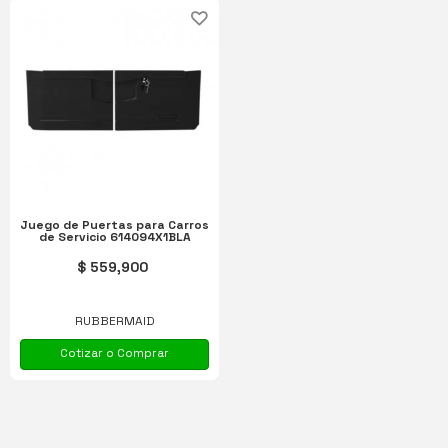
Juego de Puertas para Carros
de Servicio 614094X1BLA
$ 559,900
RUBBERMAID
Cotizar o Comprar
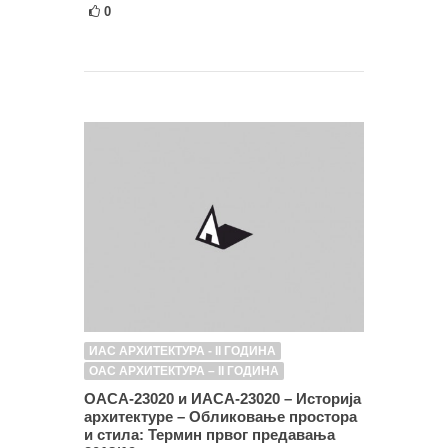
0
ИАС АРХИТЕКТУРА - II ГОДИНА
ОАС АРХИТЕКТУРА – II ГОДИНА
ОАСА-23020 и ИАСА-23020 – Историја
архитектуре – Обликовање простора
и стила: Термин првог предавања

○ ○ ○ ○

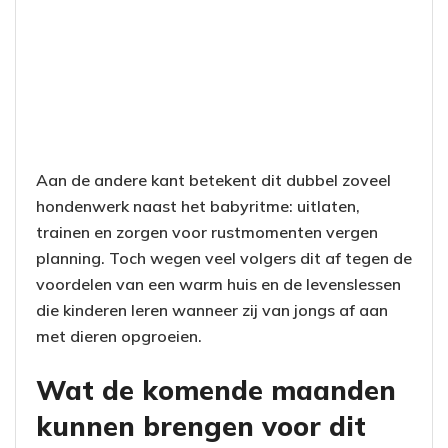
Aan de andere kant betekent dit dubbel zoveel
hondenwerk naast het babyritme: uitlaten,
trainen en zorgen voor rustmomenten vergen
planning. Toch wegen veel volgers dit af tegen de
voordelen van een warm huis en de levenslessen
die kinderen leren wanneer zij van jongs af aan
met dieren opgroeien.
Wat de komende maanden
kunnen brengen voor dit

○ ○ ○ ○

— Exercise description —
Copy out, word for word, the lines in the records that begin at the line containing "Aan de andere kant betekent dit dubbel zoveel" and end with the line containing "kunnen brengen voor dit".

— Task answer —
Aan de andere kant betekent dit dubbel zoveel
hondenwerk naast het babyritme: uitlaten,
trainen en zorgen voor rustmomenten vergen
planning. Toch wegen veel volgers dit af tegen de
voordelen van een warm huis en de levenslessen
die kinderen leren wanneer zij van jongs af aan
met dieren opgroeien.
Wat de komende maanden
kunnen brengen voor dit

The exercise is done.